Il a lu plusieurs citations du programme de la
pièce, qui dépeignent une société dans laquelle « le marxisme était
monnaie courante », où une pièce contenant un monologue de 22 minutes qui
décrivait l’importance d’un parti révolutionnaire pouvait attirer une audience
de 900 personnes durant plusieurs semaines.
« C'est cette société que nous étions en
train de construire », a dit Griffiths, « et c'est cette société que
les conservateurs et les travaillistes devaient détruire. »
Il a expliqué comment les années 70 avaient vu
se succéder des tentatives répétées de détruire les traditions radicales et
socialistes associées à cette période – un « Kulturkampf » qu'ont
mené d'abord les conservateurs sous la direction de Margaret Thatcher, puis, et
de manière plus profonde et prolongée, le gouvernement travailliste de Tony
Blair.
Deux temps forts ont marqué l'entretien :
la lecture par Griffiths du discours de John Tagg (Healy) tiré de « The
Party », et la clôture de la réunion par les dernières scènes de « These
are the times ». Griffiths a également montré un extrait de son
dernier téléfilm, « Food for Ravens », qui parle des derniers
jours de Aneurin Bevan, le chef travailliste a qui l’on attribue la création de
la Sécurité sociale nationale britannique.
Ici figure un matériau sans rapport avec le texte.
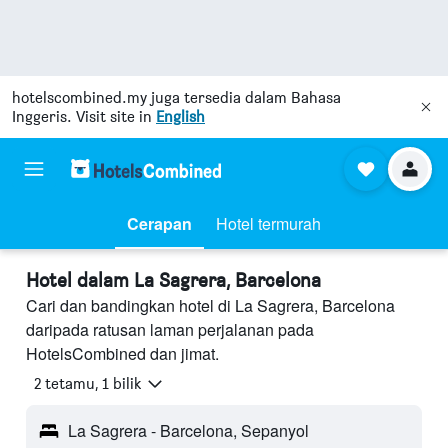
hotelscombined.my
juga tersedia dalam Bahasa
Inggeris. Visit site in
English
Cerapan
Hotel termurah
Hotel dalam La Sagrera, Barcelona
Cari dan bandingkan hotel di La Sagrera, Barcelona
daripada ratusan laman perjalanan pada
HotelsCombined dan jimat.
2 tetamu, 1 bilik
La Sagrera - Barcelona, Sepanyol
Dans ce film, Bevan appelle de
manière émouvante à ne pas permettre que les fruits de la culture soient la
propriété exclusive des « aristos », et de les reconnaître comme
droits naturels de l'humanité.
Griffiths a expliqué que la période à venir
pouvait être l'avènement d'un nouvel éveil artistique et politique. Pour cela,
certaines vérités fondamentales devaient être comprises, a-t-il dit : « A
savoir, qui crée la richesse, et qui la dépense. »
Walsh a souligné le fait qu'il y avait une
raison sociale à l'abandon par de nombreux contemporains de Griffiths de leurs
anciens idéaux de gauche. Il a montré que la capacité de Griffiths à résister à
ces pressions était ancrée dans sa propre démarche historique, et dans le sens
des perspectives historiques qu'elle lui procurait.
Cela souligne la nécessité pour les écrivains
et les artistes actuels de se familiariser avec l'histoire, et en particulier
avec les multiples aspects de la lutte, pour développer une conscience
socialiste parmi de larges couches de la société. Le World Socialist Web Site
met particulièrement l'accent, a précisé Walsh, sur la nécessité d'élever le
niveau culturel de la classe ouvrière, de développer la sensibilité, le sens de
la solidarité et l'empathie vis-à-vis des autres, comme condition préalable à
un tel développement.
De nombreuses questions ont été posées par les
membres de l'assistance sur ces sujets, et les contributions des deux
intervenants ont été chaudement applaudies.